Students are required to take Legal Research and Writing I and Legal Research and Writing II in their first year of study. Although these courses are related, each has a different focus.

Legal Research and Writing I introduces students to the ways lawyers think about, research, and write about the law. Students learn how to analyze legal problems and become familiar with the types of legal authority that are likely to govern them. They are taught the best practices for conducting efficient and effective research for relevant cases and statutes in paper and electronic media. Students master the skills needed to define the questions a client’s case presents, to locate the governing law, to interpret that law, and to assess the relative strengths and weaknesses of the case with a view to predicting its outcome. They learn how to present their conclusions in a written office memorandum. The memorandum explains the relevant rules of law and uses their application in prior cases to reach an objective assessment of the client’s prospects, which serves as the basis of subsequent advice to the client concerning potential courses of action.

Legal Research and Writing II focuses on advocating for the client’s interests once the client has determined the course of action he or she wishes to pursue. Students learn how to craft persuasive arguments addressed to courts in trial memoranda and appellate briefs. At the same time, they are introduced to additional sources of law such as administrative law and international law and receive instruction in the use of more advanced legal research tools to help them find the authorities to support their persuasive arguments. The course concludes with an oral argument before a faculty-member judge in which each student argues for the position addressed in his or her appellate brief against a student arguing for the other side.

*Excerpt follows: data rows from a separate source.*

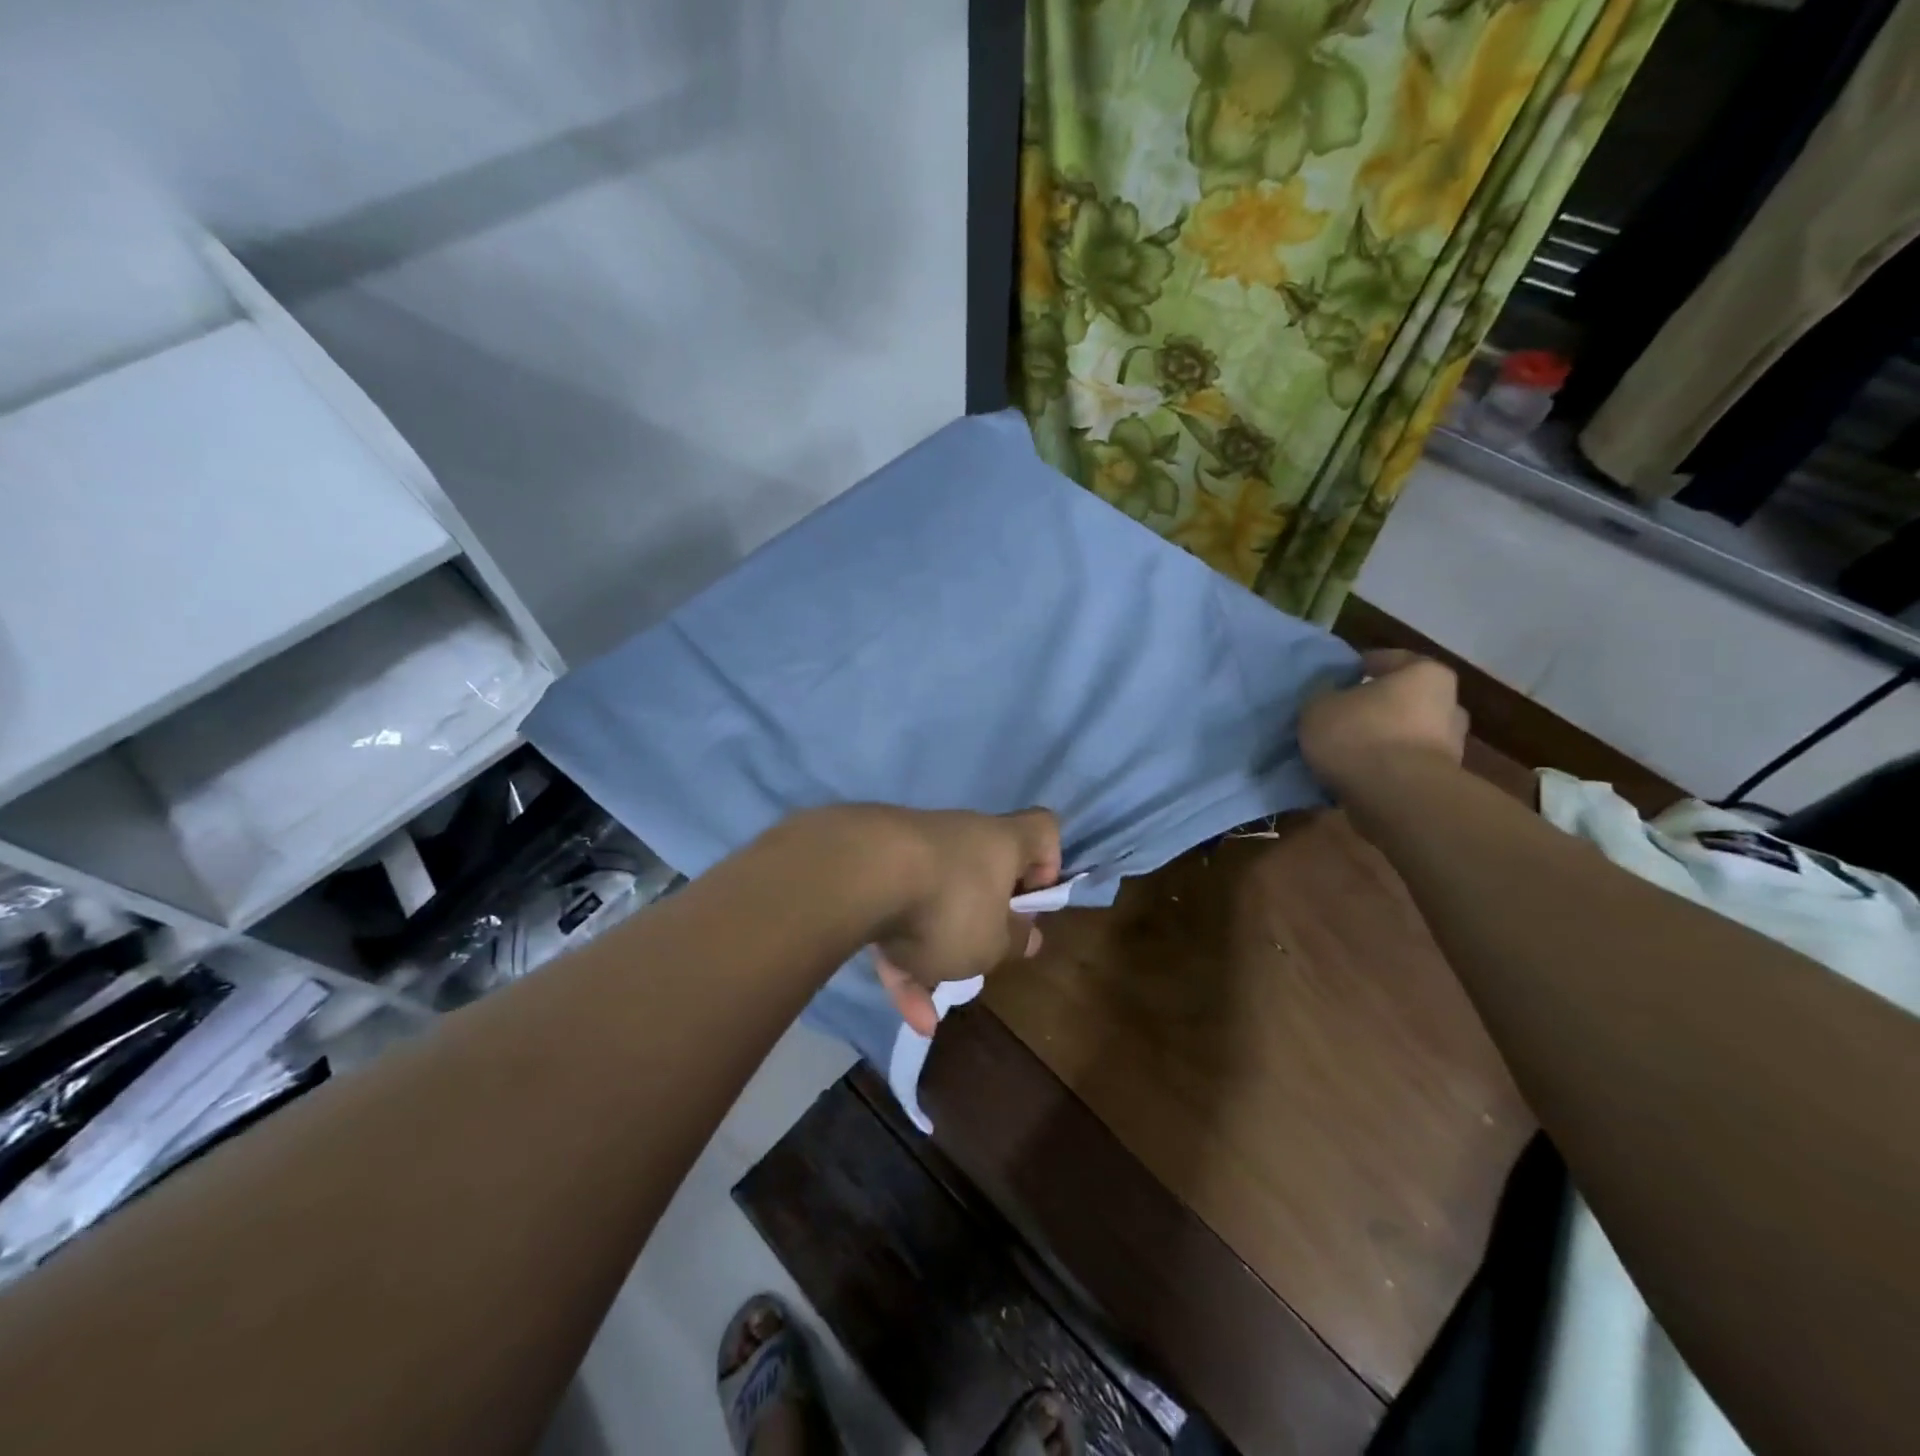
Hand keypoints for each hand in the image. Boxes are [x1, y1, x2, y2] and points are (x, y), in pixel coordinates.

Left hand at [862, 807, 1061, 1035]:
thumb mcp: (993, 943)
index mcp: (1001, 843)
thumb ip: (1014, 941)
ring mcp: (910, 851)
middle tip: (982, 956)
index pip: (1042, 830)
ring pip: (933, 904)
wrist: (856, 876)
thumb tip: (1027, 935)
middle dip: (982, 920)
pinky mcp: (870, 871)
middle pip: (983, 874)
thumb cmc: (948, 906)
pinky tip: (903, 1008)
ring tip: (928, 1009)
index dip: (1048, 864)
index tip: (1032, 904)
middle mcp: (959, 837)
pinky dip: (900, 957)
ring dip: (933, 953)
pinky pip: (895, 916)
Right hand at [1301, 650, 1467, 799]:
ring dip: (1380, 740)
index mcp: (1425, 674)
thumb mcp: (1319, 705)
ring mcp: (1450, 747)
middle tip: (1342, 715)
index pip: (1389, 660)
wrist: (1397, 798)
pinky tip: (1355, 774)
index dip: (1359, 667)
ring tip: (1344, 750)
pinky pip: (1404, 766)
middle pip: (1403, 699)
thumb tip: (1330, 694)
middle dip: (1376, 706)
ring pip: (1405, 734)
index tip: (1336, 678)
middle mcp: (1447, 705)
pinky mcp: (1441, 782)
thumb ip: (1323, 694)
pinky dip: (1383, 768)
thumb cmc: (1360, 735)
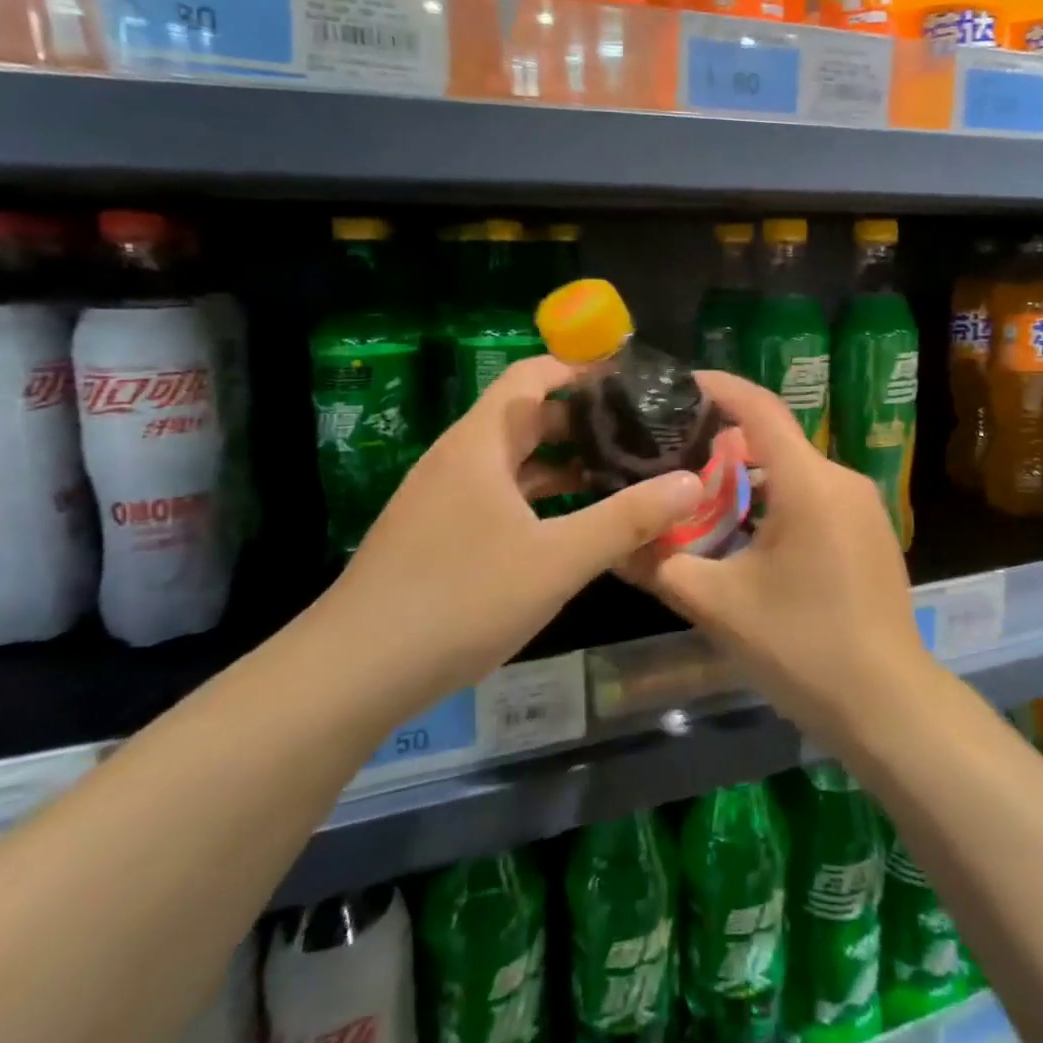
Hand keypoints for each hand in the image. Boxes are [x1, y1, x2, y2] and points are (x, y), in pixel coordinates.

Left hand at [320, 356, 704, 707]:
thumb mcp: (557, 560)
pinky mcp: (437, 535)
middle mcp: (459, 459)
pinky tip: (570, 527)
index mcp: (481, 443)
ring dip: (564, 463)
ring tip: (620, 475)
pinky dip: (539, 498)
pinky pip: (499, 497)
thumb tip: (691, 482)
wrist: (351, 674)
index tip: (633, 381)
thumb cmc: (459, 599)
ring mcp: (443, 499)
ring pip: (514, 462)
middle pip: (527, 417)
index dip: (580, 369)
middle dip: (584, 420)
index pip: (532, 375)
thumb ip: (627, 519)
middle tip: (642, 433)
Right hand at [627, 371, 935, 742]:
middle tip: (675, 460)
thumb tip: (613, 544)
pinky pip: (818, 496)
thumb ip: (661, 566)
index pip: (760, 409)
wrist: (887, 704)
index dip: (720, 387)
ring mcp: (865, 506)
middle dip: (724, 444)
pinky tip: (753, 536)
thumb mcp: (718, 606)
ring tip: (706, 502)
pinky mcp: (873, 531)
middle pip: (776, 441)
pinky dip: (781, 499)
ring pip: (797, 472)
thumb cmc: (801, 647)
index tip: (680, 383)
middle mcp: (842, 479)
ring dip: (752, 478)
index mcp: (808, 483)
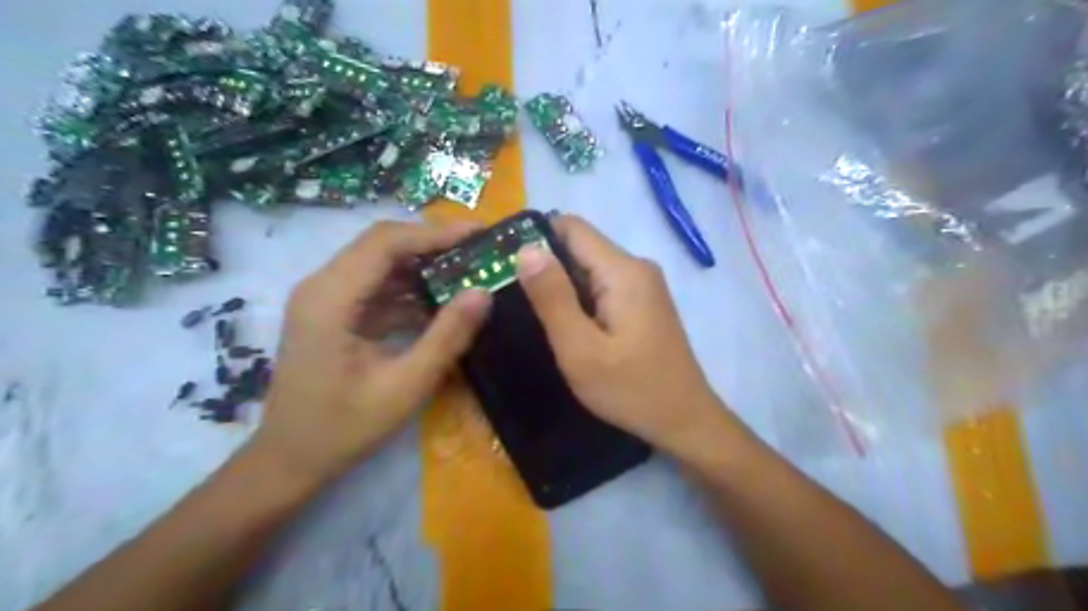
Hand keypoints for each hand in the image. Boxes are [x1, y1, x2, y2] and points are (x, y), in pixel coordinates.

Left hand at [254, 220, 489, 481]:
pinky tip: (441, 304)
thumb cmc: (343, 428)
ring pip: (381, 264)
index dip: (435, 233)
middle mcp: (322, 286)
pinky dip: (410, 291)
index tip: (479, 235)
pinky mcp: (334, 313)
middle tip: (479, 252)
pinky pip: (377, 288)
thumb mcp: (405, 385)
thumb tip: (483, 293)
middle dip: (433, 245)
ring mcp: (325, 299)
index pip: (386, 242)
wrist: (290, 460)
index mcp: (330, 298)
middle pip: (382, 245)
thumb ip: (447, 337)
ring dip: (424, 267)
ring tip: (468, 273)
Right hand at [515, 214, 730, 453]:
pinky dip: (579, 296)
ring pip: (590, 267)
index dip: (534, 236)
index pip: (571, 227)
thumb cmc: (631, 389)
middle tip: (509, 292)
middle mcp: (637, 267)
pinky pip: (603, 285)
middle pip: (580, 246)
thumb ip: (552, 297)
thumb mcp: (580, 349)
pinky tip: (564, 321)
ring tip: (530, 309)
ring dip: (560, 282)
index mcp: (623, 270)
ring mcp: (644, 284)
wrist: (684, 420)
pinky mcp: (644, 302)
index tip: (502, 260)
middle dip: (544, 262)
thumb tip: (526, 249)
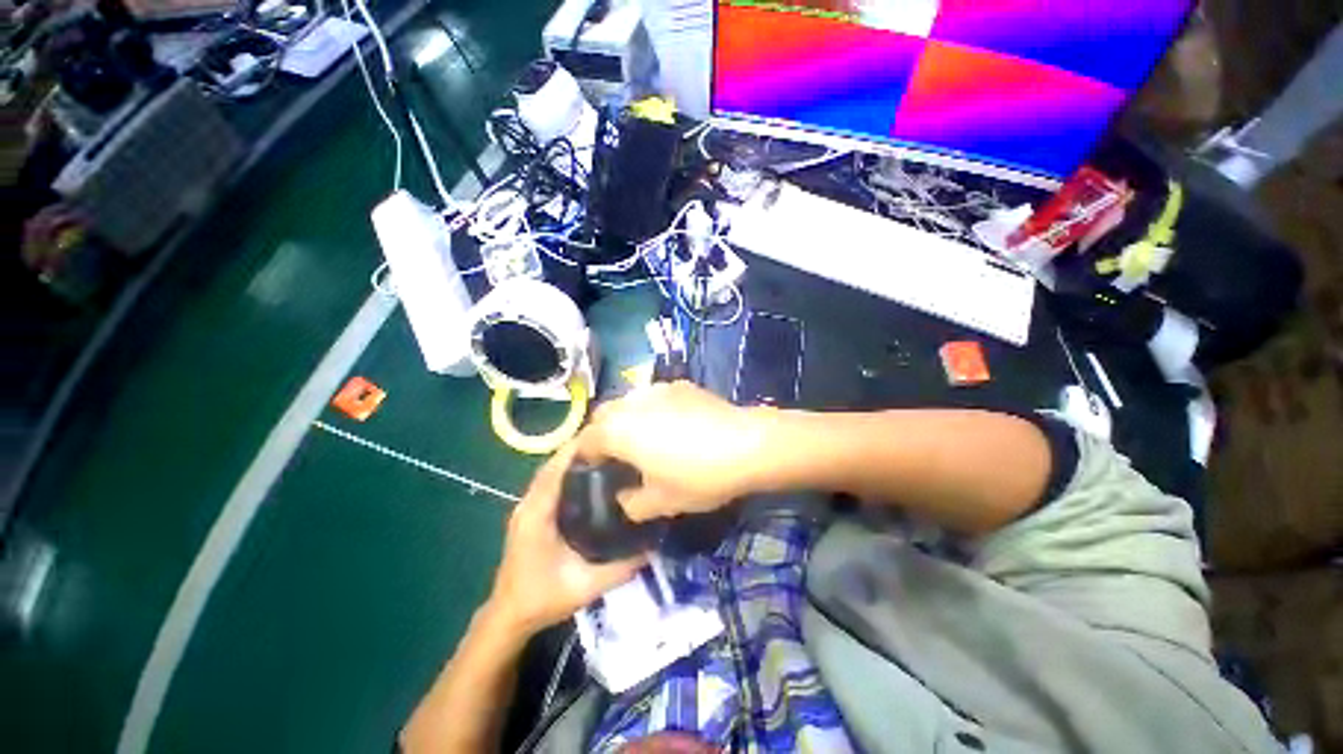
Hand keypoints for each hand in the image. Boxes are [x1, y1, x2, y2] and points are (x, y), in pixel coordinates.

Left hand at [486, 445, 645, 636]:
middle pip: (554, 465)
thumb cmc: (542, 599)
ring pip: (552, 472)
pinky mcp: (531, 513)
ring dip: (574, 460)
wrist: (509, 617)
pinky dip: (568, 473)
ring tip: (606, 454)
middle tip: (613, 443)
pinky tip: (590, 477)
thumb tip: (653, 547)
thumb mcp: (585, 586)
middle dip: (580, 450)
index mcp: (537, 513)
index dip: (578, 449)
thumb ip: (619, 569)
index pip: (556, 469)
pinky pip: (551, 483)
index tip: (606, 435)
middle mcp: (529, 503)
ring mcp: (528, 507)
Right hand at [577, 381, 769, 521]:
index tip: (596, 472)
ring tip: (644, 439)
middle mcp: (632, 402)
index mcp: (619, 430)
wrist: (748, 444)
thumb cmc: (699, 476)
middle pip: (603, 414)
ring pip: (628, 401)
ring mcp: (657, 389)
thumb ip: (631, 504)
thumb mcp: (661, 502)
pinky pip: (653, 396)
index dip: (586, 457)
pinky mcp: (681, 385)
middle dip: (603, 434)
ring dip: (626, 418)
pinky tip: (671, 425)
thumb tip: (624, 498)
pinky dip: (650, 409)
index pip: (586, 439)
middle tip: (618, 456)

In addition to taking Legal Research and Writing I and II, students must fulfill a substantial writing requirement before graduation. Many students enroll in a two-credit paper seminar to meet this requirement. These seminars, which focus on specialized areas of the law, are small-group classes taught by experts in the field, who may be members of the regular faculty or practitioners appointed to the adjunct faculty. Each seminar requires students to complete a major research paper of publishable quality relating to the topic of the course. The production of a research paper of similar quality through supervised research under the guidance of a faculty member presents a further option. Students can also fulfill their substantial writing requirement through service on one of South Texas College of Law Houston’s student-edited journals – the South Texas College of Law Houston Law Review, Currents: International Trade Law Journal, Corporate Counsel Review, or Texas Journal of Business Law.

Upper Level Courses

Students can enhance their research and writing skills by enrolling in a variety of elective courses, which are scheduled during the regular semesters or the intersessions between semesters. Many of the skills courses include a significant research and/or writing component. A few of these include Internet Legal Research, Appellate Advocacy (drafting appellate briefs), Civil Pretrial Advocacy (drafting pleadings), and the Transaction Skills courses (drafting contracts, loan agreements, conveyances, and other documents).

Academic Support

Students whose fundamental writing skills require improvement are encouraged to consult the school’s writing specialist, Professor Lisa Tilton McCarthy . After assessing the student’s writing, McCarthy works individually with the student to address specific areas of concern, such as word choice, sentence and paragraph structure, and the organization of ideas.